Reflecting recent deals' contributions, GreenPoint Financial Corp. reported record core net income of $57.5 million for the first quarter, an increase of 22% from the year earlier and 59% from the fourth quarter.
Core cash earnings were $82.7 million, an increase of 29% from the year earlier and 35% from the fourth quarter.
"We saw a lot of growth in top-line revenues for all our businesses," said Thomas S. Johnson, GreenPoint's chairman.
"This was the first quarter to include the full impact of last year's two acquisitions, and the strong results demonstrate the earnings power of our broader, more diversified specialty housing finance business," Mr. Johnson said.
"It was an all-around solid quarter," said Chad Yonker, thrift analyst at Fox-Pitt, Kelton. "The acquisitions they've made are clearly adding to earnings at this point."
Mr. Johnson said application and loan-closing volumes in the residential mortgage business remained strong and margins increased.
The manufactured housing business was characterized by record applications and originations, he said, as well as by improved pricing and margins.
Loan originations totaled $3.8 billion, an increase of 46% from the first quarter of 1998.
The thrift made $731 million of loans in its NoDoc mortgage program, an increase of 26%.
After record application volume in the fourth quarter, the first quarter's application volume remained high, during what is a seasonally slow quarter, Mr. Johnson said.
The March 31 pipeline was at a new high of $867 million, 25% above the year-earlier level.
GreenPoint's Headlands Mortgage Co. subsidiary had $2.4 billion of loan originations, an increase of 57% from the year before and within 1% of record fourth-quarter volume. The March 31 pipeline was $2 billion, 27% above the year earlier, and within 1% of the Dec. 31 pipeline total.
Alternative A production of $832 million for the first quarter was 44% more than in the comparable 1998 quarter.

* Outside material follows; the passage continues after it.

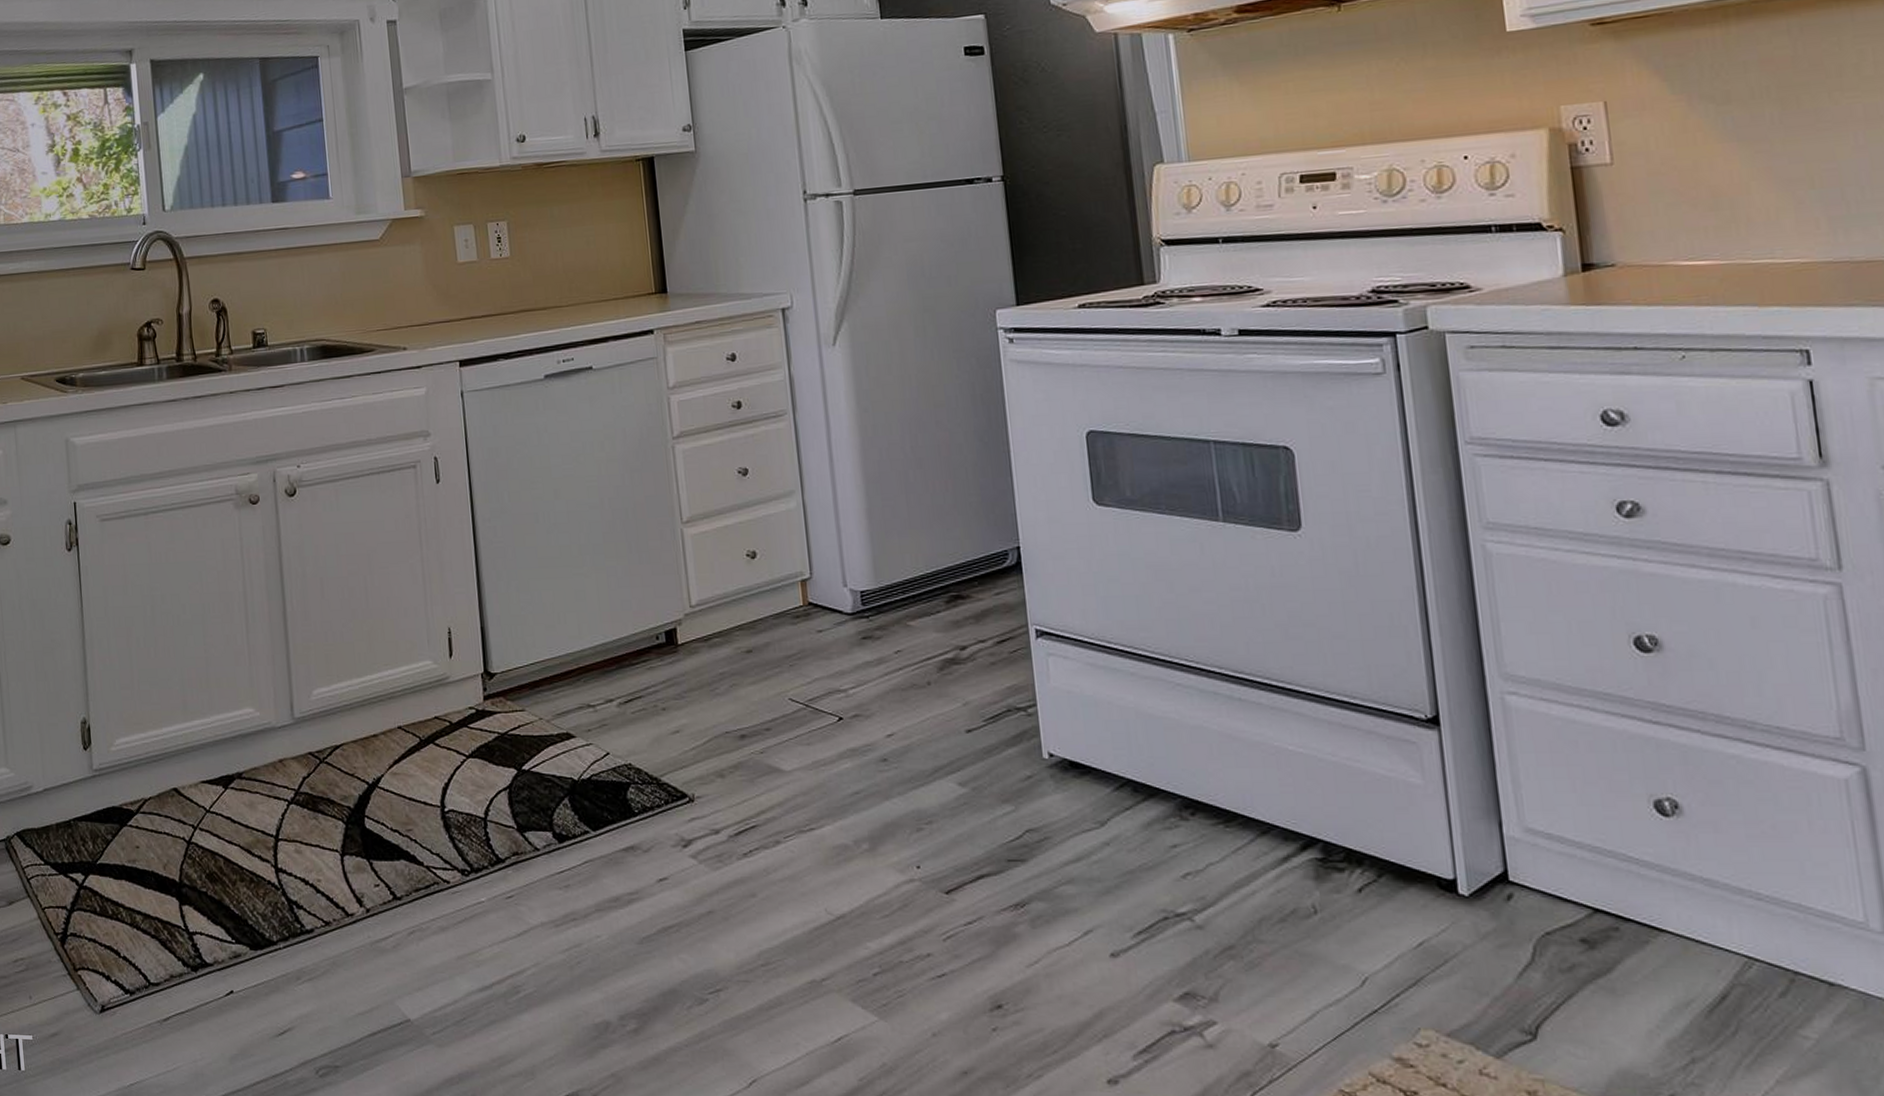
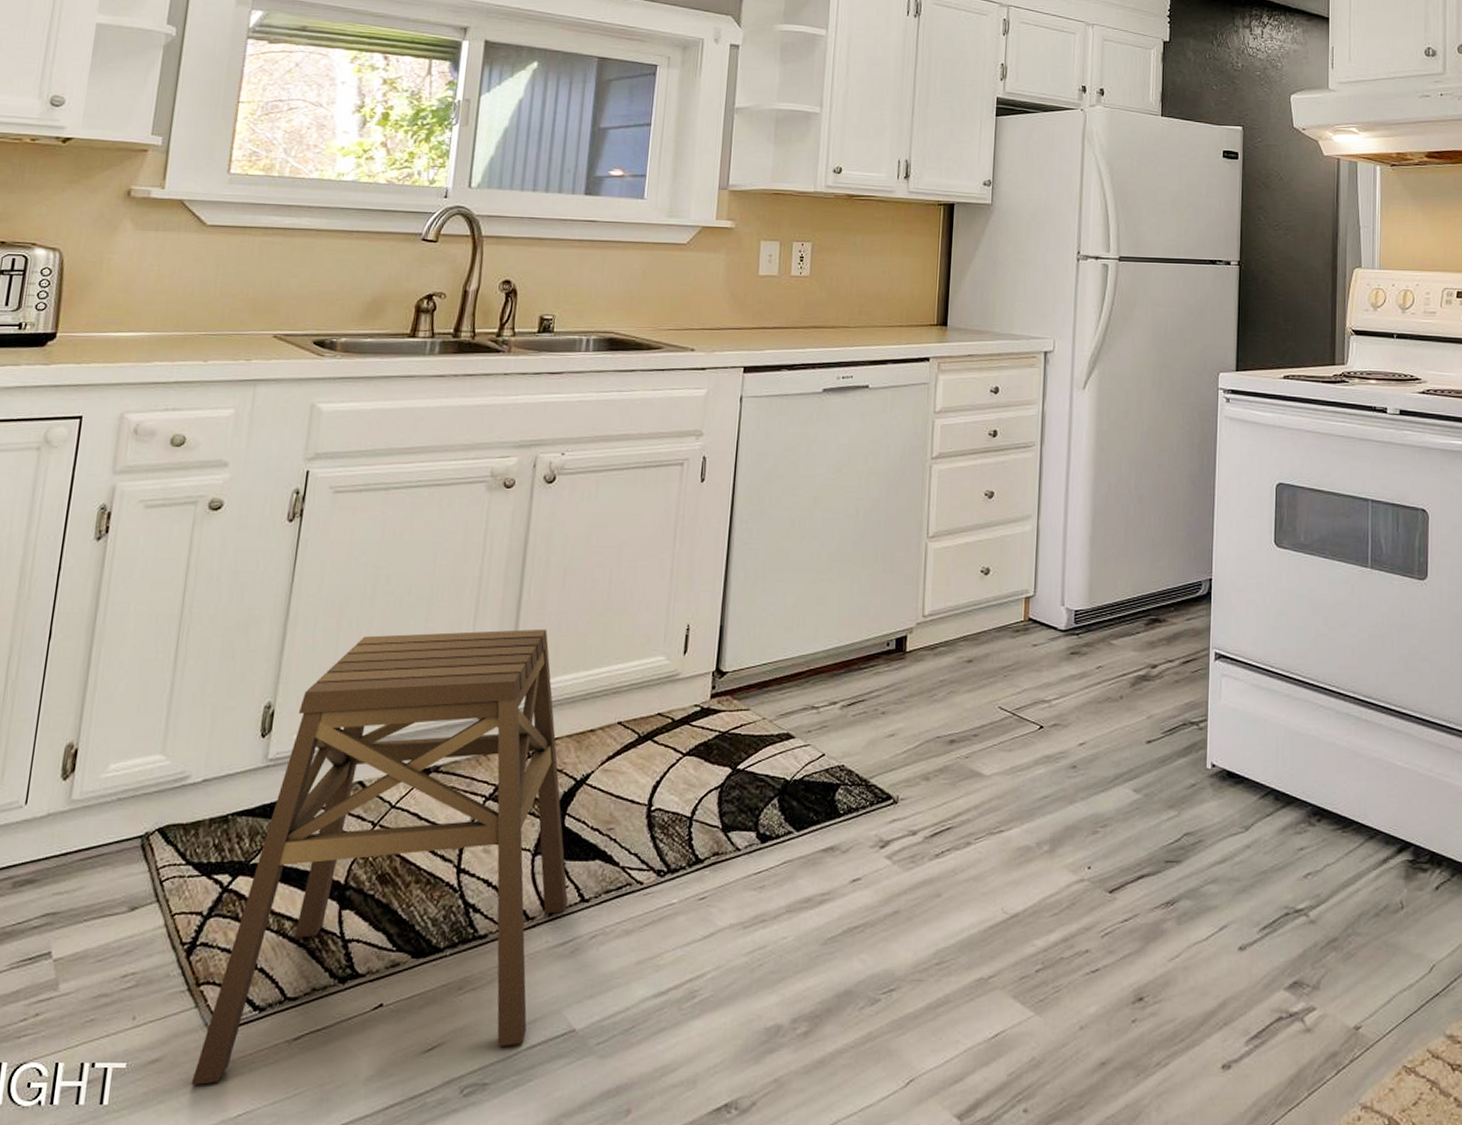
stool: none [87,639,382,1057] -> present [191,628,568,1085]

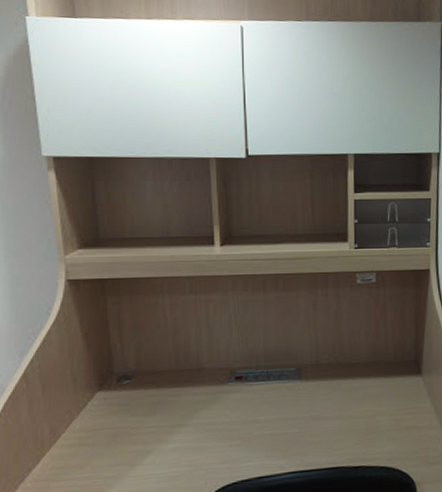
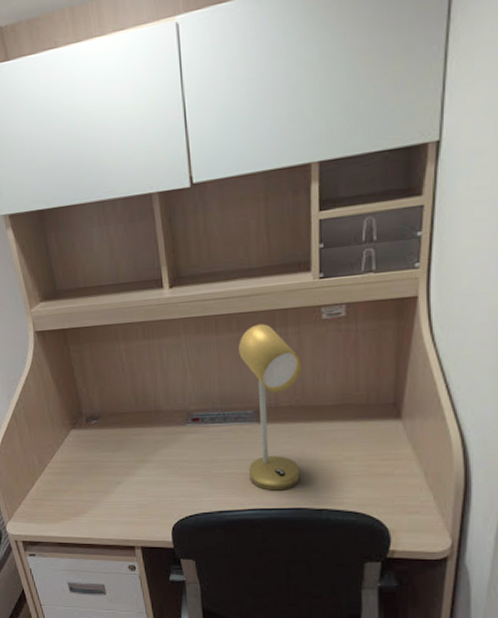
desk lamp: none [284,285,340,451] -> present [238,324,302,491]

Nonagency volume was $1.5 billion, up from $939.4 million. Agency loan volume was $575.2 million, compared with $443.4 million. Home equity and second mortgage loan volume totaled $239.4 million, an increase of $105.6 million.
Manufactured housing loan originations for the quarter showed strong growth, to a record $715 million, up 37% from the year earlier and 9% from the fourth quarter, Mr. Johnson said.
Applications were also at a record level, up 37% from the first quarter of 1998.
Among other thrifts, Astoria Financial Corp. posted net income of $53.5 million, a 47.6% increase from year-earlier net of $36.2 million.
The first-quarter results "are indicative of our success in achieving the financial objectives associated with our in-market acquisition strategy," said George L. Engelke, Astoria's chairman.
Charter One Bank, Cleveland, reported record net operating income of $89.6 million, up 23% from the year before.
Net interest income was up 7%, and retail banking revenue 41%.
Downey Financial Corp. in Newport Beach, Calif., reported first-quarter net income of $12.3 million, down 30% from the year earlier.
Excluding special charges in the year-earlier quarter, the company said, net income from banking operations increased by almost 7% from the year before.